OADN Voices: November Leadership Message from Public Board Member Matthew Morris

November 8, 2023

Entering A Season of Fellowship and Gratitude

Dear OADN Members,

As we enter November, our thoughts naturally turn to the upcoming winter holiday season. It is a time when we gather together with our families, friends and colleagues to share gifts, meals, fellowship, and to express our appreciation for our good fortune. As nurses, educators and leaders, we also embrace the opportunity to provide service to others during this time. We lead our families, educate students, mentor faculty, offer guidance during challenging moments, and provide safe havens for those in need.  We do all of this because of our unwavering commitment to nursing and our caring nature.

At OADN, we remain dedicated to our mission, serving as the national voice and a pivotal resource for community college nursing education programs and especially supporting you, the educators and leaders in academia.

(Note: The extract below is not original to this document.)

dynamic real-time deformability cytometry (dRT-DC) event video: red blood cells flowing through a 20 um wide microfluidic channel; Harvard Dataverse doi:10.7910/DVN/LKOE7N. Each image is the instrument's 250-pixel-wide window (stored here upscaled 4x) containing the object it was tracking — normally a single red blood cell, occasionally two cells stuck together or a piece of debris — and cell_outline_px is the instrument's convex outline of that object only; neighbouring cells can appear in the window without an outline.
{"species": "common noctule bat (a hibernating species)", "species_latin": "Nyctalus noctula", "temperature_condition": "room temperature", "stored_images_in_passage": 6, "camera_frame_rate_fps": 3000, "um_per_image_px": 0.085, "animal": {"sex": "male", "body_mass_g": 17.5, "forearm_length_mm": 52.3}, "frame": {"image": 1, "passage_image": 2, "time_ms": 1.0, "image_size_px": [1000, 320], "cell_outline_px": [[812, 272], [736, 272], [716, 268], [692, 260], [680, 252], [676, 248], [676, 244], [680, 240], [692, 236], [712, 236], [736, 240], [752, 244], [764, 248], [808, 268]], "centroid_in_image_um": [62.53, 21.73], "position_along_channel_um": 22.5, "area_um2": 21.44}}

In celebration of you, we will gather in San Diego this month to kick off a season of fellowship. We look forward to connecting with you, collectively exchanging the gifts of education, breaking bread, and embracing the convention theme, “Turning the Tide of Nursing Education,” together.

In a quintessentially American tradition, we will return home to celebrate Thanksgiving.  I am curious how many of us will be thankful for academic challenges, curriculum development, test question validation, an ever-changing academic culture, and a new, complex tech landscape in healthcare and education. I hope that many of you will be thankful, and that you gain new insights at the convention to help tackle these ongoing challenges.

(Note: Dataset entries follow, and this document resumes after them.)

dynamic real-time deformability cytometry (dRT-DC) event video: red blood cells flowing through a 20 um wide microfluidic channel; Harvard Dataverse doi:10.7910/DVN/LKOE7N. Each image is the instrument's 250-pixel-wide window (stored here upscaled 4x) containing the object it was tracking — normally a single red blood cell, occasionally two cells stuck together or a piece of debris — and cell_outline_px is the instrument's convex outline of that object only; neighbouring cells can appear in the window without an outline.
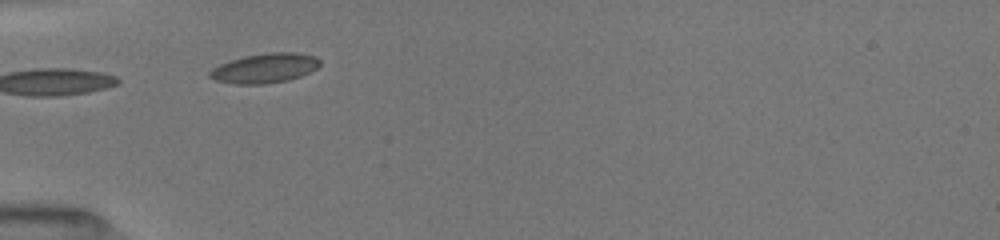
{"species": "common noctule bat (a hibernating species)", "species_latin": "Nyctalus noctula", "temperature_condition": "room temperature", "stored_images_in_passage": 9, "camera_frame_rate_fps": 3000, "um_per_image_px": 0.085, "animal": {"sex": "female", "body_mass_g": 19.5, "forearm_length_mm": 54.1}, "frame": {"image": 1, "passage_image": 6, "time_ms": 2.0, "image_size_px": [1000, 240], "cell_outline_px": [[320, 64], [316, 68], [300, 76], [288, 80], [264, 84], [232, 84], [216, 80], [208, 76], [208, 72], [212, 68], [220, 64], [244, 56], [268, 52], [292, 52], [316, 56], [320, 60]], "centroid_in_image_um": [22.48, 5.79], "position_along_channel_um": 62.5, "area_um2": 18.96}}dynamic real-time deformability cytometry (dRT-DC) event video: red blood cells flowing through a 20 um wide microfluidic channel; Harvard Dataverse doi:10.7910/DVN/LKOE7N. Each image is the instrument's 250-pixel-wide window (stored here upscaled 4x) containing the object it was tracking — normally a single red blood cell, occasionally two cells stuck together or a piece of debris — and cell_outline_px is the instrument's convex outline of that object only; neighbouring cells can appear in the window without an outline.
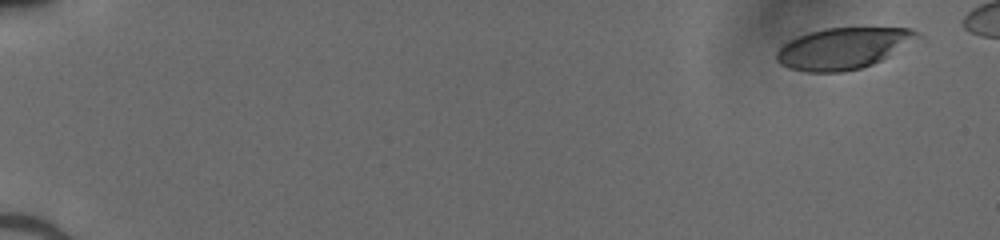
{"species": "human", "species_latin": "Homo sapiens", "temperature_condition": "cold", "stored_images_in_passage": 49, "camera_frame_rate_fps": 3000, "um_per_image_px": 0.085, "donor": {"sex": "male"}, "frame": {"image": 1, "passage_image": 1, "time_ms": 0.0, "image_size_px": [1000, 240], "cell_outline_px": [[920, 36], [880, 60], [872, 64], [860, 68], [840, 72], [808, 72], [788, 68], [780, 64], [776, 60], [776, 52], [784, 44], [808, 32], [824, 28], [908, 28], [920, 32]], "centroid_in_image_um": [71.61, 4.11], "position_along_channel_um": 13.4, "area_um2": 33.23}}
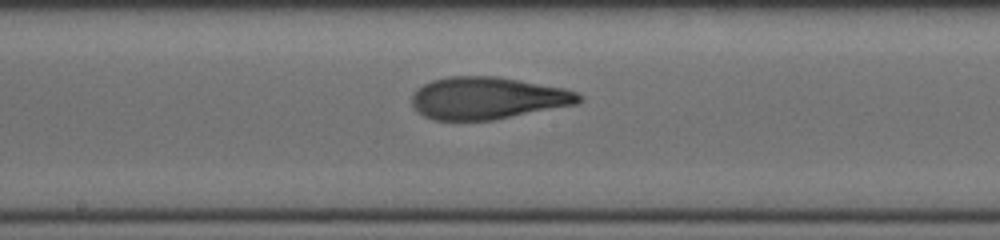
{"frame": {"image": 2, "passage_image": 28, "time_ms": 9.0, "image_size_px": [1000, 240], "cell_outline_px": [[584, 96], [576, 104], [492, 120], [436, 120], [424, 116], [412, 104], [412, 96], [416, 88], [432, 80], [448, 76], [496, 76], [564, 88], [576, 92]], "centroid_in_image_um": [41.43, 8.33], "position_along_channel_um": 206.8, "area_um2": 40.81}}
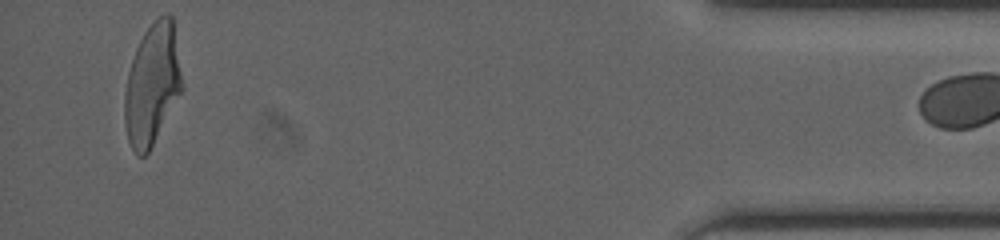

In the spirit of the Thanksgiving season, allow me to take a moment to express my own story of gratitude. I am thankful that a young man from a poor, inner-city upbringing was accepted into an Associate Degree Nursing program. I am thankful that he was educated, coached and mentored by a collective of astute, caring and committed educators who generously gave their time and effort to support his dreams. I am thankful that whenever that young man had questions, there was always a faculty member ready to provide guidance and support. I am thankful that the team of educators witnessed that young man’s graduation, successful completion of board exams, and the beginning of his nursing career. They changed his life, and for that, I am profoundly thankful.

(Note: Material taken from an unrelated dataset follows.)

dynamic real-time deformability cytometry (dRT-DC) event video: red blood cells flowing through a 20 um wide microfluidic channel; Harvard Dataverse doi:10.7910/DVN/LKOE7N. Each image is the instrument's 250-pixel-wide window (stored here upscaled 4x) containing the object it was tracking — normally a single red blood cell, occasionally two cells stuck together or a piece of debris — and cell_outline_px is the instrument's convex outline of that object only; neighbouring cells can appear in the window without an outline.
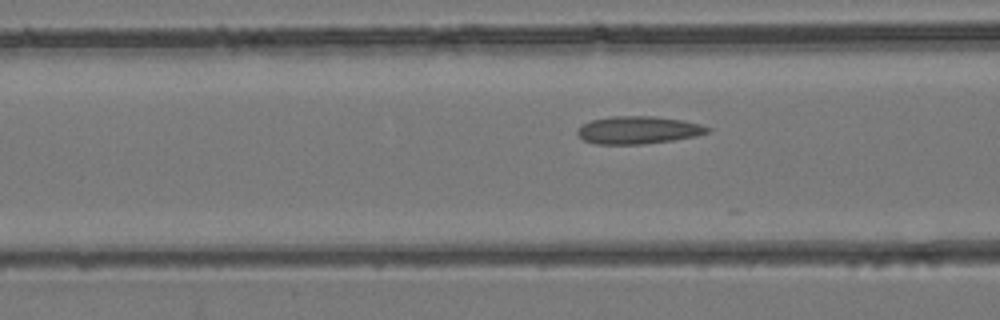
{"species": "common noctule bat (a hibernating species)", "species_latin": "Nyctalus noctula", "temperature_condition": "room temperature", "stored_images_in_passage": 4, "camera_frame_rate_fps": 3000, "um_per_image_px": 0.085, "animal": {"sex": "female", "body_mass_g": 24.6, "forearm_length_mm": 56.2}, "frame": {"image": 1, "passage_image": 3, "time_ms": 0.667, "image_size_px": [1000, 320], "cell_outline_px": [[712, 128], [708, 132], [696, 136], [672, 140], [644, 144], [596, 144], [584, 140], [576, 132], [576, 128], [592, 120], [612, 116], [652, 116], [684, 120], [700, 124]], "centroid_in_image_um": [54.25, 11.05], "position_along_channel_um": 112.3, "area_um2": 20.92}}
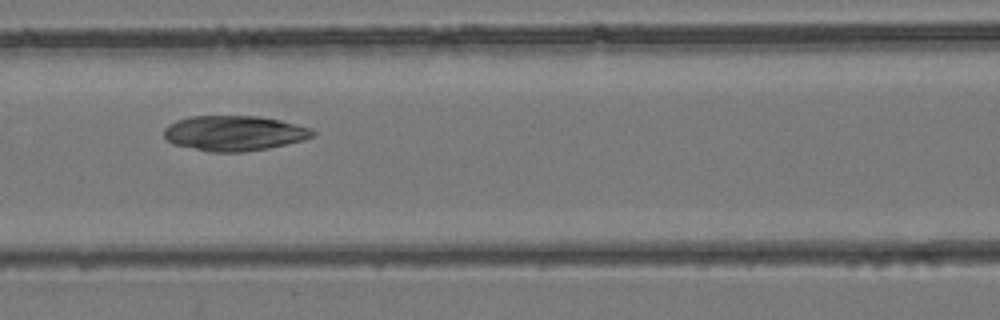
{"frame": {"image": 2, "passage_image": 4, "time_ms": 1.0, "image_size_px": [1000, 320], "cell_outline_px": [[316, 132], [312, 136], [304, 140], [268, 148], [244, 152], [208, 152], [172, 144], [164, 136], [164, 128], [168, 124], [176, 120], [188, 116], [260, 116], [280, 120], [312, 128]], "centroid_in_image_um": [19.88, 11.32], "position_along_channel_um": 146.7, "area_um2": 30.69}}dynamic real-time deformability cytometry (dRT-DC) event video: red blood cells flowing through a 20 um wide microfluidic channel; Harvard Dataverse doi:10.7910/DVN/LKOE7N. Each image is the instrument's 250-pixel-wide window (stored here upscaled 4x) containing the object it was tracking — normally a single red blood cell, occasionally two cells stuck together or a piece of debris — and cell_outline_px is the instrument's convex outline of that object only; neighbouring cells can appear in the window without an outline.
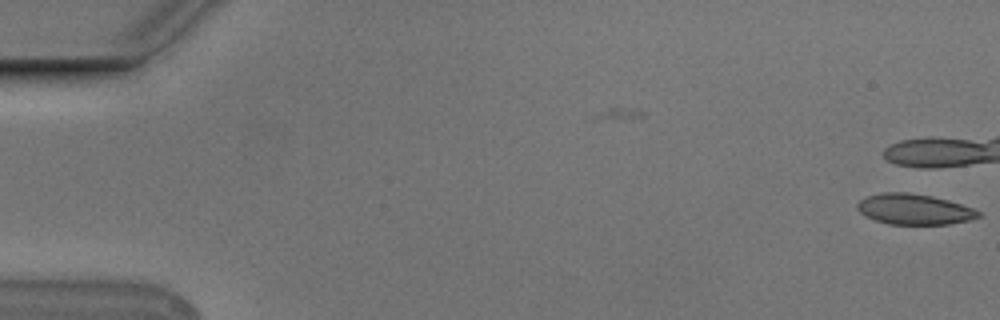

I am also grateful for the stories that have yet to be written of future caregivers searching for you, our trusted educators. Today, they may be frustrated employees wondering why they didn’t follow their dream of caring for others, single moms struggling to make ends meet, or high school students feeling lost in this world. They are looking for their story. They are searching for their own unique path. Their future will involve preserving the trust of the public, providing care in customary and novel settings, and improving the health of the current and next generation. They are hopeful to find you, to help change their lives, and they will be thankful for your guidance too. They will be thankful for how you’ve improved their families’ lives.

During this season of fellowship and gratitude, in the midst of the difficult and challenging work of another semester, please remember the extraordinary impact you have on me, your colleagues, your students, and those lives you will touch in the future. We are all thankful for you!